━━━ Given entries ━━━

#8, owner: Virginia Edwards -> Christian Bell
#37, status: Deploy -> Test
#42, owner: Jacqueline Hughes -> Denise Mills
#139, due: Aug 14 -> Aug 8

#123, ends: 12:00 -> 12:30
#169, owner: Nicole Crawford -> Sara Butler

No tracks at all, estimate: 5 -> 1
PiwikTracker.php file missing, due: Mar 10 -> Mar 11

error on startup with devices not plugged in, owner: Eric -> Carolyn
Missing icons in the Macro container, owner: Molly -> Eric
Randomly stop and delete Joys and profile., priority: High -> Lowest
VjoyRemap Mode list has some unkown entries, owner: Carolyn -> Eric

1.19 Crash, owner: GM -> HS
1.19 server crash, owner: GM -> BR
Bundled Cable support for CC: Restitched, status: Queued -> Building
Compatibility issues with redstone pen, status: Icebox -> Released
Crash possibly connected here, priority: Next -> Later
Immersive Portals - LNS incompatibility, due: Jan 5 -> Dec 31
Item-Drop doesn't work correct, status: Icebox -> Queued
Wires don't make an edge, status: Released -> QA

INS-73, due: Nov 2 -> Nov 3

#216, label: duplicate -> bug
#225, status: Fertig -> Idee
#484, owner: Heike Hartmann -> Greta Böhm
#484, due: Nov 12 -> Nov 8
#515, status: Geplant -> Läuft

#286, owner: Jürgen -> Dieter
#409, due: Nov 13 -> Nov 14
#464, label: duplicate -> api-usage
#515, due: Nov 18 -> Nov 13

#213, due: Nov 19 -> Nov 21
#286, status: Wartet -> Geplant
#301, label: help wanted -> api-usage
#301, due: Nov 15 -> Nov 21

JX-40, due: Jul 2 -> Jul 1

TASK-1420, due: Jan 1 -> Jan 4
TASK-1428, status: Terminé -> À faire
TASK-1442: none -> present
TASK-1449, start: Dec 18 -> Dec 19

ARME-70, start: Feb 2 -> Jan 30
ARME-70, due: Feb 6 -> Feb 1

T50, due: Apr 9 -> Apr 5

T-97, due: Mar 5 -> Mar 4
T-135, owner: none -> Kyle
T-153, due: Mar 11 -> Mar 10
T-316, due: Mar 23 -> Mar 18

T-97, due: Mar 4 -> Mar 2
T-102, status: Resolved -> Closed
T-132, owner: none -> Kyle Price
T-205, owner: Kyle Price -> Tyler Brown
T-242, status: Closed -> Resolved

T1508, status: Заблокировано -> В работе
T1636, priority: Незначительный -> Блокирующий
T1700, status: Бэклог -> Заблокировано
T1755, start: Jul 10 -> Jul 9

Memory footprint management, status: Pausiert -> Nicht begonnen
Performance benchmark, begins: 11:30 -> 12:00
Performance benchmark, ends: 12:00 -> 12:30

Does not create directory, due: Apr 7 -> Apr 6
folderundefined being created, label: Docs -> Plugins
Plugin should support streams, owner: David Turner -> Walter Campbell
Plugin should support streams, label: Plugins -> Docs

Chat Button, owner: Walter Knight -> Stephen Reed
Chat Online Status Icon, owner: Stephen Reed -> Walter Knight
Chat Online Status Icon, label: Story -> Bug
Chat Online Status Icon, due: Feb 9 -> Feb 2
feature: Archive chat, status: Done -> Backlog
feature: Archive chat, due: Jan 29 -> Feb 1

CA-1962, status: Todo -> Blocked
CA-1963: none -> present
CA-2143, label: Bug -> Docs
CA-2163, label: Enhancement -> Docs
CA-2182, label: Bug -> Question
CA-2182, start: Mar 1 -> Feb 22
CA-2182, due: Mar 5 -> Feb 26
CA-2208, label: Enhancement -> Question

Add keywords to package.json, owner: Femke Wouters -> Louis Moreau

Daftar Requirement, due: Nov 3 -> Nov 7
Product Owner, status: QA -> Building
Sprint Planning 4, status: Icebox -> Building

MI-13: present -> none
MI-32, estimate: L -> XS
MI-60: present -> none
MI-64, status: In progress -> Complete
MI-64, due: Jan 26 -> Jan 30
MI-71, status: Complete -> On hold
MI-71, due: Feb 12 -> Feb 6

━━━

## Prompt
Line by line, return the whole listing without a single difference.

## Answer below
#8, owner: Virginia Edwards -> Christian Bell
#37, status: Deploy -> Test
#42, owner: Jacqueline Hughes -> Denise Mills
#139, due: Aug 14 -> Aug 8

#123, ends: 12:00 -> 12:30
#169, owner: Nicole Crawford -> Sara Butler

No tracks at all, estimate: 5 -> 1
PiwikTracker.php file missing, due: Mar 10 -> Mar 11

error on startup with devices not plugged in, owner: Eric -> Carolyn
Missing icons in the Macro container, owner: Molly -> Eric
Randomly stop and delete Joys and profile., priority: High -> Lowest
VjoyRemap Mode list has some unkown entries, owner: Carolyn -> Eric

1.19 Crash, owner: GM -> HS
1.19 server crash, owner: GM -> BR
Bundled Cable support for CC: Restitched, status: Queued -> Building
Compatibility issues with redstone pen, status: Icebox -> Released
Crash possibly connected here, priority: Next -> Later
Immersive Portals - LNS incompatibility, due: Jan 5 -> Dec 31
Item-Drop doesn't work correct, status: Icebox -> Queued
Wires don't make an edge, status: Released -> QA

INS-73, due: Nov 2 -> Nov 3

#216, label: duplicate -> bug
#225, status: Fertig -> Idee
#484, owner: Heike Hartmann -> Greta Böhm
#484, due: Nov 12 -> Nov 8
#515, status: Geplant -> Läuft

#286, owner: Jürgen -> Dieter
#409, due: Nov 13 -> Nov 14
#464, label: duplicate -> api-usage
#515, due: Nov 18 -> Nov 13

#213, due: Nov 19 -> Nov 21
#286, status: Wartet -> Geplant
#301, label: help wanted -> api-usage
#301, due: Nov 15 -> Nov 21

JX-40, due: Jul 2 -> Jul 1

TASK-1420, due: Jan 1 -> Jan 4
TASK-1428, status: Terminé -> À faire
TASK-1442: none -> present
TASK-1449, start: Dec 18 -> Dec 19

ARME-70, start: Feb 2 -> Jan 30
ARME-70, due: Feb 6 -> Feb 1

T50, due: Apr 9 -> Apr 5

T-97, due: Mar 5 -> Mar 4
T-135, owner: none -> Kyle
T-153, due: Mar 11 -> Mar 10
T-316, due: Mar 23 -> Mar 18

T-97, due: Mar 4 -> Mar 2
T-102, status: Resolved -> Closed
T-132, owner: none -> Kyle Price
T-205, owner: Kyle Price -> Tyler Brown
T-242, status: Closed -> Resolved

T1508, status: Заблокировано -> В работе
T1636, priority: Незначительный -> Блокирующий
T1700, status: Бэклог -> Заблокировано
T1755, start: Jul 10 -> Jul 9

Memory footprint management, status: Pausiert -> Nicht begonnen
Performance benchmark, begins: 11:30 -> 12:00
Performance benchmark, ends: 12:00 -> 12:30

Does not create directory, due: Apr 7 -> Apr 6
folderundefined being created, label: Docs -> Plugins
Plugin should support streams, owner: David Turner -> Walter Campbell
Plugin should support streams, label: Plugins -> Docs

Chat Button, owner: Walter Knight -> Stephen Reed
Chat Online Status Icon, owner: Stephen Reed -> Walter Knight
Chat Online Status Icon, label: Story -> Bug
Chat Online Status Icon, due: Feb 9 -> Feb 2
feature: Archive chat, status: Done -> Backlog
feature: Archive chat, due: Jan 29 -> Feb 1

CA-1962, status: Todo -> Blocked
CA-1963: none -> present
CA-2143, label: Bug -> Docs
CA-2163, label: Enhancement -> Docs
CA-2182, label: Bug -> Question
CA-2182, start: Mar 1 -> Feb 22
CA-2182, due: Mar 5 -> Feb 26
CA-2208, label: Enhancement -> Question

Add keywords to package.json, owner: Femke Wouters -> Louis Moreau

Daftar Requirement, due: Nov 3 -> Nov 7
Product Owner, status: QA -> Building
Sprint Planning 4, status: Icebox -> Building

MI-13: present -> none
MI-32, estimate: L -> XS
MI-60: present -> none
MI-64, status: In progress -> Complete
MI-64, due: Jan 26 -> Jan 30
MI-71, status: Complete -> On hold
MI-71, due: Feb 12 -> Feb 6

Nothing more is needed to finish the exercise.